CADe of lung nodules in thoracic CT

In 1994, Giger et al. (57) developed a CADe scheme for detection of lung nodules in CT based on comparison of geometric features. They applied their CADe scheme to a database of thick-slice diagnostic CT scans of 8 patients with 47 nodules. They achieved a sensitivity of 94% with 1.25 FPs per case. In 1999, Armato et al. (28,58) extended the method to include 3D feature analysis, a rule-based scheme, and LDA for classification. They tested their CADe scheme with a database of thick-slice (10 mm) diagnostic CT scans of 43 patients with 171 nodules. They achieved a sensitivity of 70% with 42.2 FPs per case in a leave-one-out cross-validation test. Gurcan et al. (59) employed a similar approach, i.e., a rule-based scheme based on 2D and 3D features, followed by LDA for classification. They achieved a sensitivity of 84% with 74.4 FPs per case for a database of thick-slice (2.5-5 mm, mostly 5 mm) diagnostic CT scans of 34 patients with 63 nodules in a leave-one-out test. Lee et al. (60) employed a simpler approach which is a rule-based scheme based on 13 features for classification.
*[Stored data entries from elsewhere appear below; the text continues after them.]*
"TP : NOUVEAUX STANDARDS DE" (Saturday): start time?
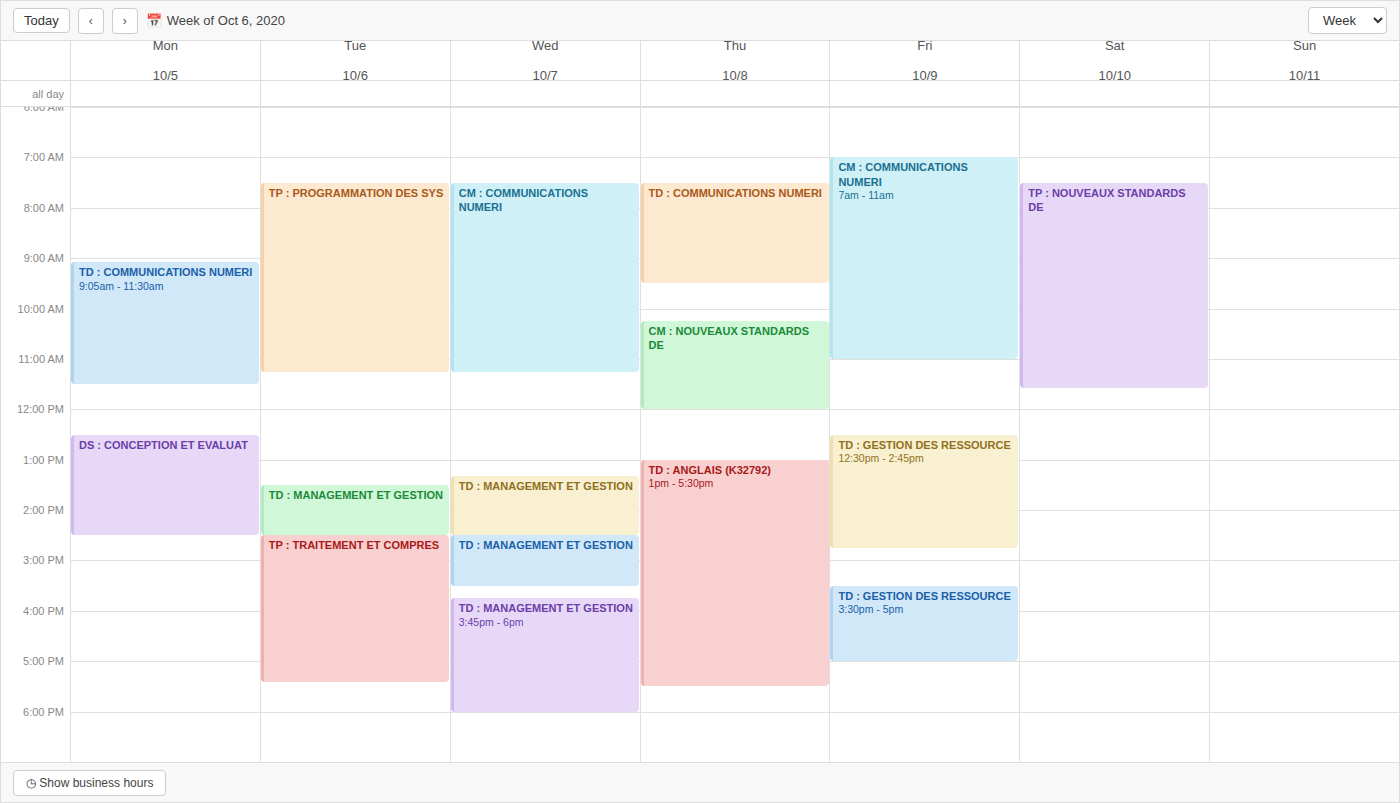
7:30 AMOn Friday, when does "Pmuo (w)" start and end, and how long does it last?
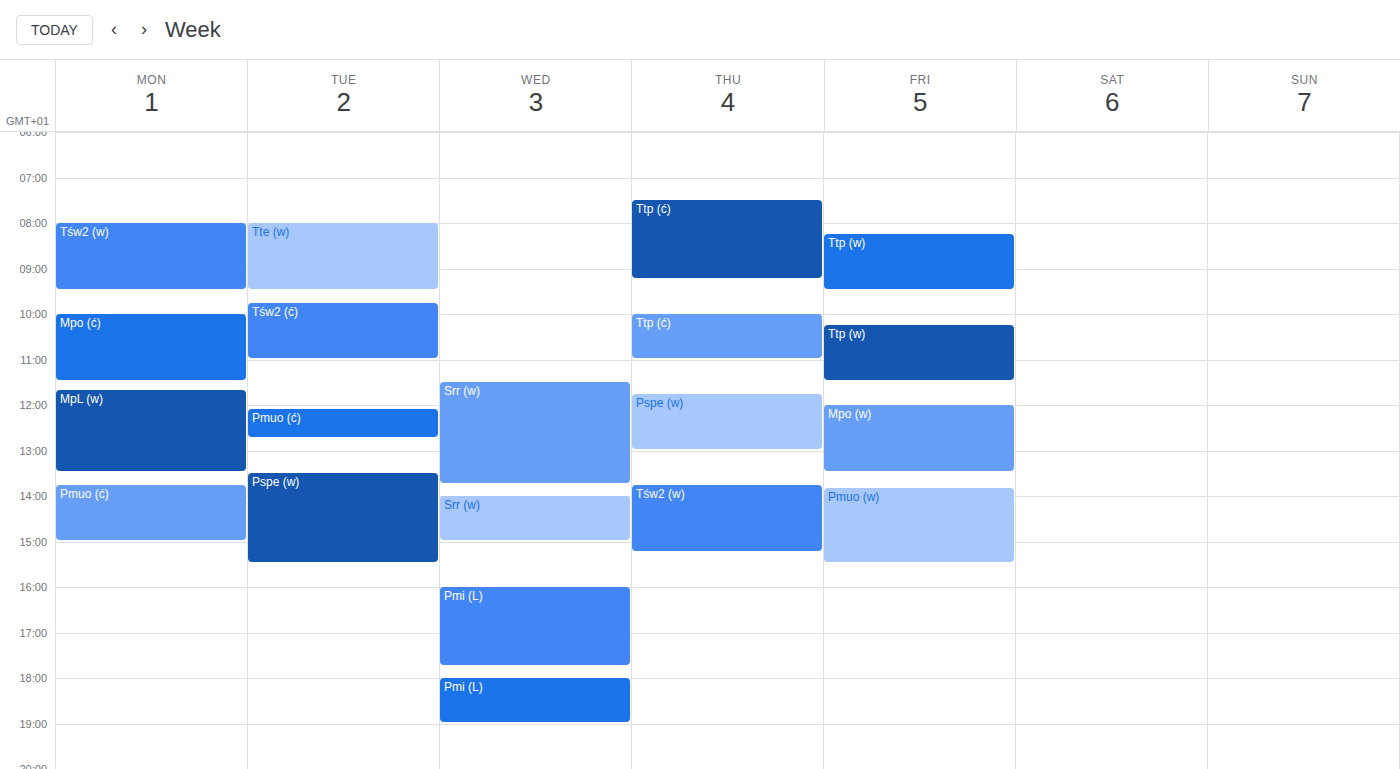
13:50 to 15:30, 1 hour 40 minutesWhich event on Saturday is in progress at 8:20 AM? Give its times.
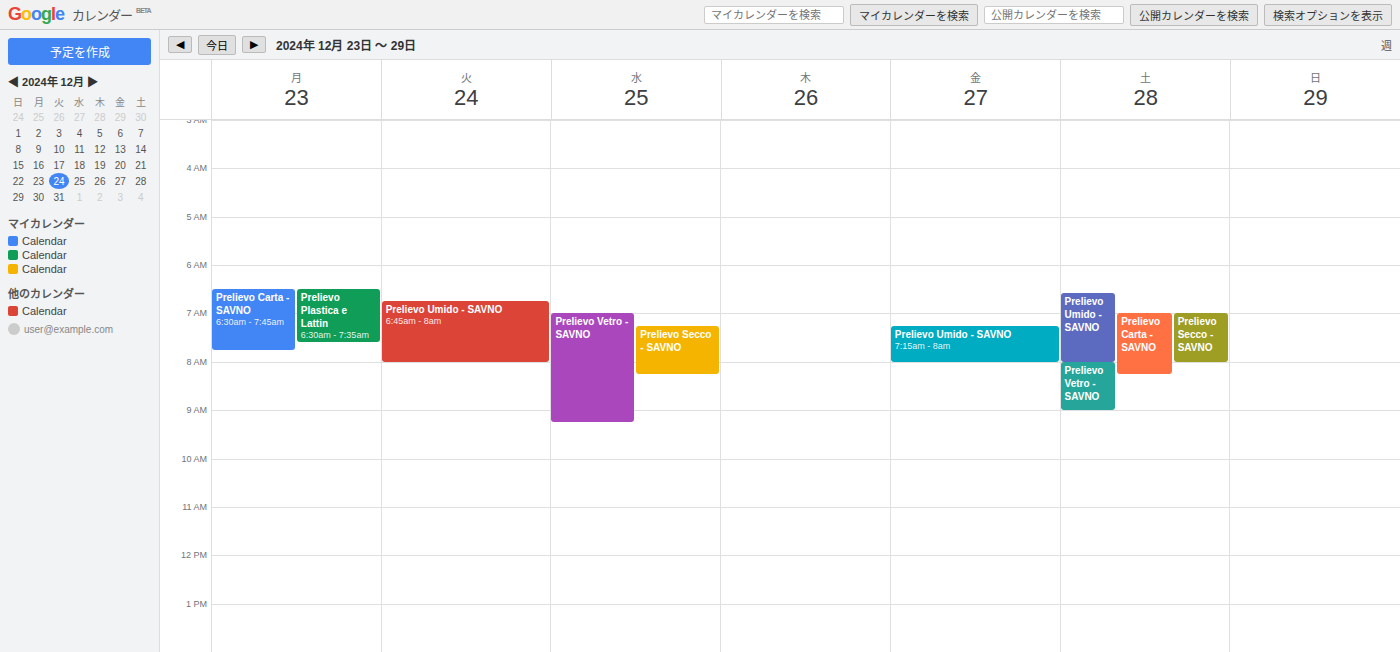
"Prelievo Vetro - SAVNO", 8:00 AM to 9:00 AMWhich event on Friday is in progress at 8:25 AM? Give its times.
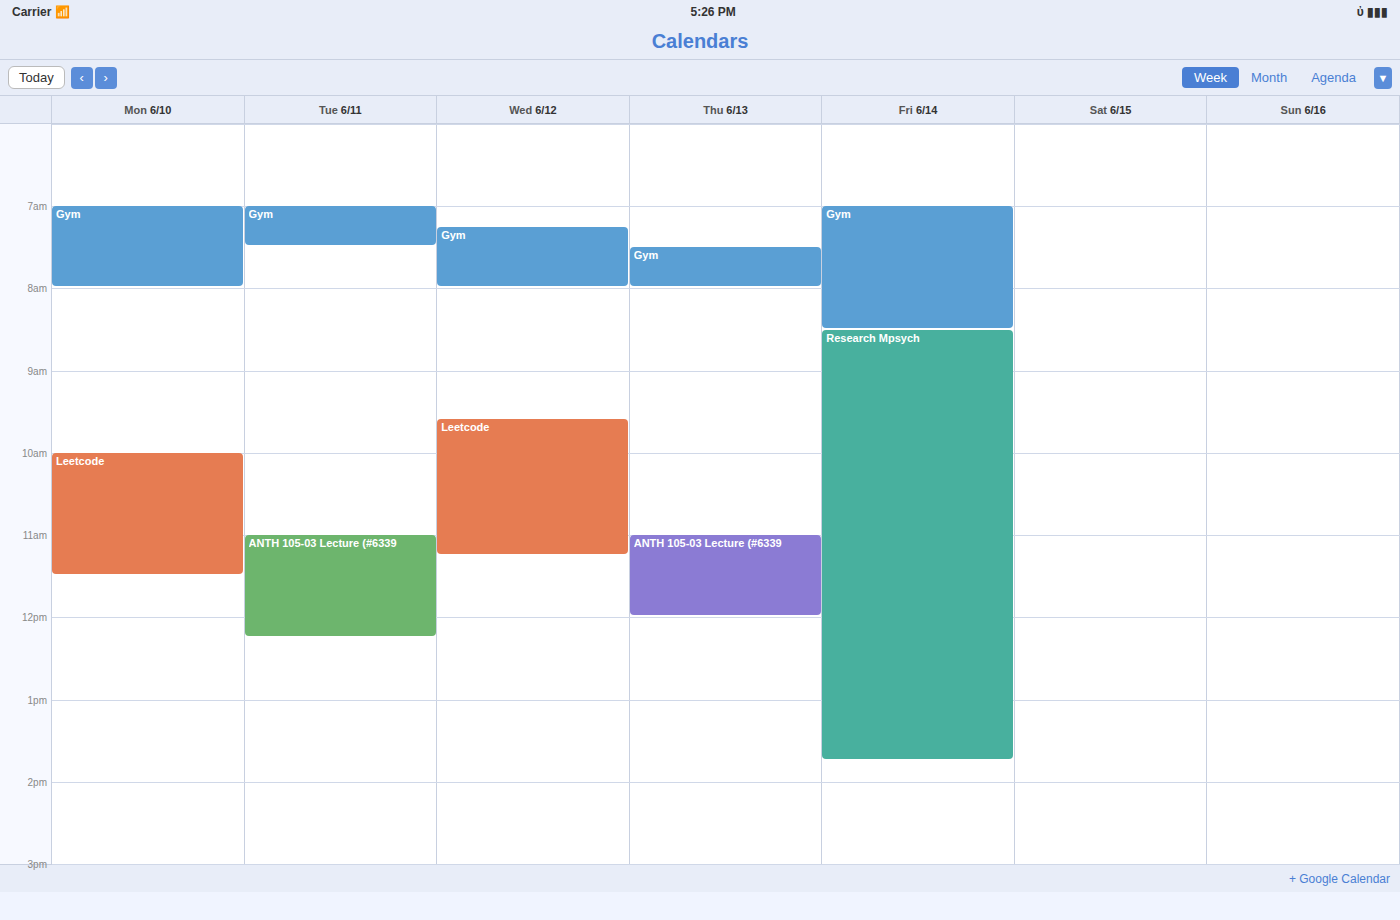
"Gym", 7:00 AM to 8:30 AM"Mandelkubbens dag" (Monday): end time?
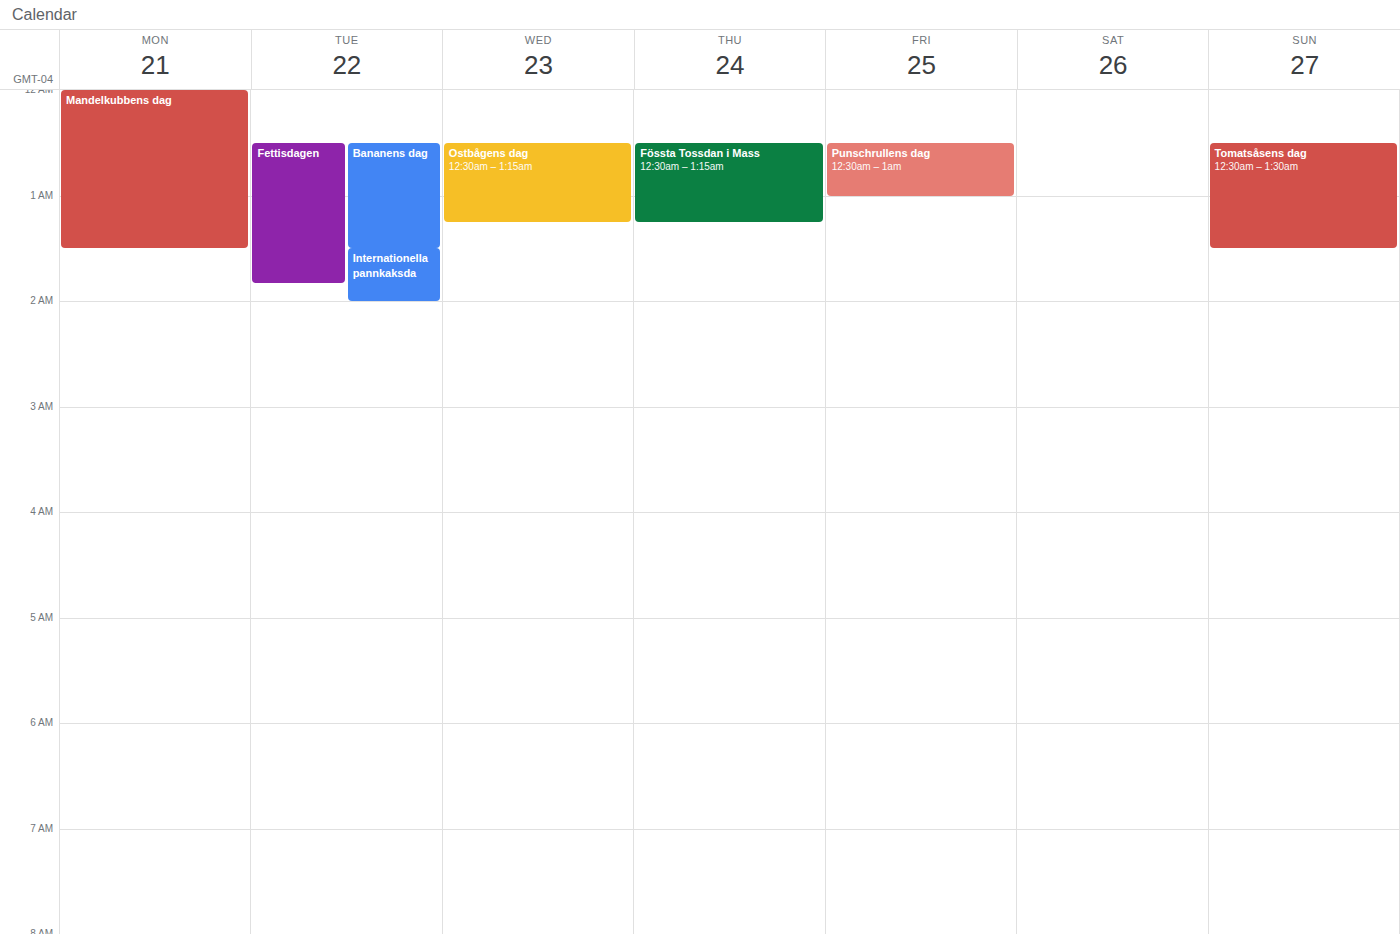
1:30 AM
They achieved a sensitivity of 72% with 30.6 FPs per case for a database of thick-slice (10 mm) diagnostic CT scans of 20 patients with 98 nodules.

Suzuki et al. (26) developed a pixel-based machine-learning technique called an MTANN for reduction of a single source of FPs and a multiple MTANN scheme for reduction of multiple sources of FPs that had not been removed by LDA. They achieved a sensitivity of 80.3% with 4.8 FPs per case for a database of thick-slice (10 mm) screening LDCT scans of 63 patients with 71 nodules with solid, part-solid, and non-solid patterns, including 66 cancers in a validation test. This MTANN approach did not require a large number of training cases: the MTANN was able to be trained with 10 positive and 10 negative cases (61-63), whereas feature-based classifiers generally require 400-800 training cases (61-63). Arimura et al. (27) employed a rule-based scheme followed by LDA or by the MTANN (26) for classification. They tested their scheme with a database of 106 thick-slice (10 mm) screening LDCT scans of 73 patients with 109 cancers that had solid, part-solid and non-solid patterns, and they achieved a sensitivity of 83% with 5.8 FPs per case in a validation test (or a leave-one-patient-out test for LDA). Farag et al. (64) developed a template-modeling approach that uses level sets for classification. They achieved a sensitivity of 93.3% with an FP rate of 3.4% for a database of thin-slice (2.5 mm) screening LDCT scans of 16 patients with 119 nodules and 34 normal patients. Ge et al. (65) incorporated 3D gradient field descriptors and ellipsoid features in LDA for classification. They employed Wilks’ lambda stepwise feature selection for selecting features before the LDA classification. They achieved a sensitivity of 80% with 14.7 FPs per case for a database of 82 thin-slice (1.0-2.5 mm) CT scans of 56 patients with 116 solid nodules in a leave-one-patient-out test. Matsumoto et al. (66) employed LDA with 8 features for classification. They achieved a sensitivity of 90% with 64.1 FPs per case for a database of thick-slice (5 or 7 mm) diagnostic CT scans of 5 patients (4 of which used contrast media) with 50 nodules in a leave-one-out test.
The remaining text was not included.